I didn’t consciously intend for this to be the case, but I have “right and good” up there and that’s almost the exact inverse of one of my therapist’s favorite phrases, “bad and wrong.” As in, my brain will bend over backwards to find ways to make me bad and wrong about whichever innocuous (or, to be fair to myself, un-innocuous) thing it has latched onto that day. One of the greatest blessings from starting therapy is that I can recognize that as a pattern and pause when it’s coming up again, take a moment and get to the root of it.
Like last night/this morning, I was in an anxiety spiral over the results of the home spirometry (again). My brain jumped me through several hoops but the very deep-down, root cause of it was sadness. Sadness that maybe my shiny new Trikafta isn’t actually working, that I am not getting better. That, even though I know logically that CF isn’t something you get better from, but rather manage, I still tend to blame myself when it does what it does (progressive diseases gonna progress) and feel like I am disappointing my husband, my doctors, my parents, everyone who cares about me when I am not at my peak of health. The mind has a hard time dealing with uncertainty and accepting that sometimes things truly aren’t in our control.
Anyway. The most effective coping strategy I have found, by far, for any of the anxiety has been mindfulness. To pause and listen to my own deepest thoughts and fears. Or to pause and take in all of the available information, like the app I use for the tests blatantly screwing up in an indisputable way so I have proof it sucks. Honestly feeling those feelings isn’t pleasant sometimes, but it’s what brings the anxiety down.

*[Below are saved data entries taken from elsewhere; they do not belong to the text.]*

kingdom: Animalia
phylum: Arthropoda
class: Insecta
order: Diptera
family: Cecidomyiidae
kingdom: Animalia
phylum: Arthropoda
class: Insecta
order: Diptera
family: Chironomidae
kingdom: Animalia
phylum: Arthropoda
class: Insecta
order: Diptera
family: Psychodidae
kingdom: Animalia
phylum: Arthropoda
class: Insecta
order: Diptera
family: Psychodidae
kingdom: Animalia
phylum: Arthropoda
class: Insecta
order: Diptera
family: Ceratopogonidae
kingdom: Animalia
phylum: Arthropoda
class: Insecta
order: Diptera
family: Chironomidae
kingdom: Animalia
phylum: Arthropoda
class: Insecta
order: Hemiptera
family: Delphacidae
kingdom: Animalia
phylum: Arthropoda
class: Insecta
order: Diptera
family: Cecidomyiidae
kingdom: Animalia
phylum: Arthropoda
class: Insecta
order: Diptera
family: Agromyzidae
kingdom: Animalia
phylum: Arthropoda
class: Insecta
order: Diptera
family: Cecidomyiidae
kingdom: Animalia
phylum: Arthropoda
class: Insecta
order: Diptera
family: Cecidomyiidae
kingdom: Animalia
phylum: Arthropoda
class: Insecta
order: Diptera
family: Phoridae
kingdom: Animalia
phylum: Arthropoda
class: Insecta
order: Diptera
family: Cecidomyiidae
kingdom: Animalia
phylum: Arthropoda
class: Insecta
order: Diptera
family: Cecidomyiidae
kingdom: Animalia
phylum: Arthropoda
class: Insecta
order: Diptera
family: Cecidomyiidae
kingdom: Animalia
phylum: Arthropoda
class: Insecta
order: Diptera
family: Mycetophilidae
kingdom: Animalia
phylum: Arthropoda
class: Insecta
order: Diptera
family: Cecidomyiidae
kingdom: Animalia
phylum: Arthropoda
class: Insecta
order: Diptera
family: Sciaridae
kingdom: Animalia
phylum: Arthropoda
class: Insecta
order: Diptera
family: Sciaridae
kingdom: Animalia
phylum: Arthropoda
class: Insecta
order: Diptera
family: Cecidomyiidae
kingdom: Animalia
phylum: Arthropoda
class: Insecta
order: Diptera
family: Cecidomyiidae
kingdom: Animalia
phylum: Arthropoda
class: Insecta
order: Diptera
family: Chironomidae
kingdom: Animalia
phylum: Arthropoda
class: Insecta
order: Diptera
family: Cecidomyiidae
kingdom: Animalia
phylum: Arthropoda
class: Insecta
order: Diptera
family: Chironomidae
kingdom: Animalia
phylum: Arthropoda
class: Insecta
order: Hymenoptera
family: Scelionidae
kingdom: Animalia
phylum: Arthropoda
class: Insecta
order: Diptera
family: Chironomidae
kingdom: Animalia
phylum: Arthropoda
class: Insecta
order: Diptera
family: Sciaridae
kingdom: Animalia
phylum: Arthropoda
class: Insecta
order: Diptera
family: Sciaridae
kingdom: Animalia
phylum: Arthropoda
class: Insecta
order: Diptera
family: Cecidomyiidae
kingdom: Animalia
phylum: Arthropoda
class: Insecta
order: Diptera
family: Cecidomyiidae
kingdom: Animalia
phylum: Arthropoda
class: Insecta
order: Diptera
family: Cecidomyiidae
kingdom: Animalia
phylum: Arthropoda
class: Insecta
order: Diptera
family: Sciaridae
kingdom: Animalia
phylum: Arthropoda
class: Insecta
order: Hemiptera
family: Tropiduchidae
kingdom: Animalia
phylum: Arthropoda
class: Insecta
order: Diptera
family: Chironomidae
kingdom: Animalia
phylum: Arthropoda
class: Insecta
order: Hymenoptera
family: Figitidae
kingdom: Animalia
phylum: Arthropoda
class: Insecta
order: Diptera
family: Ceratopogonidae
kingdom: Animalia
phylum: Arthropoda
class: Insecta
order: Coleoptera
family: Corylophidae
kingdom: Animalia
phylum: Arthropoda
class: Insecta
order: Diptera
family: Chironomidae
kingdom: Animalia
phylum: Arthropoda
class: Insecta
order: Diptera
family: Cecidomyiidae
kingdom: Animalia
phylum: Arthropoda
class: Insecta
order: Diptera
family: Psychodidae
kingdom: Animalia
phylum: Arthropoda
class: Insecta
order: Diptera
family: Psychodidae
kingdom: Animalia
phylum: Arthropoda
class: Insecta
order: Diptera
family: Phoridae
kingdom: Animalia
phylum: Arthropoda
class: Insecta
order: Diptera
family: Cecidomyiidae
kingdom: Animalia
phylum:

I wonder if “selah” is like that. A reminder to be more present in the moment, to really hear what is being said and not just listen. To have a deeper, more honest reaction, and then relationship, to the Word, and through the Word, with God. God came to earth as a human baby in order to deepen God’s relationship with us, after all. That’s the mechanism through which God ultimately, once and for all “pardoned all [our] sin.”
Advent, then, is a time to be present in the moment, to savor the hope and expectation of the coming of the Savior of the world. An every-year “selah.”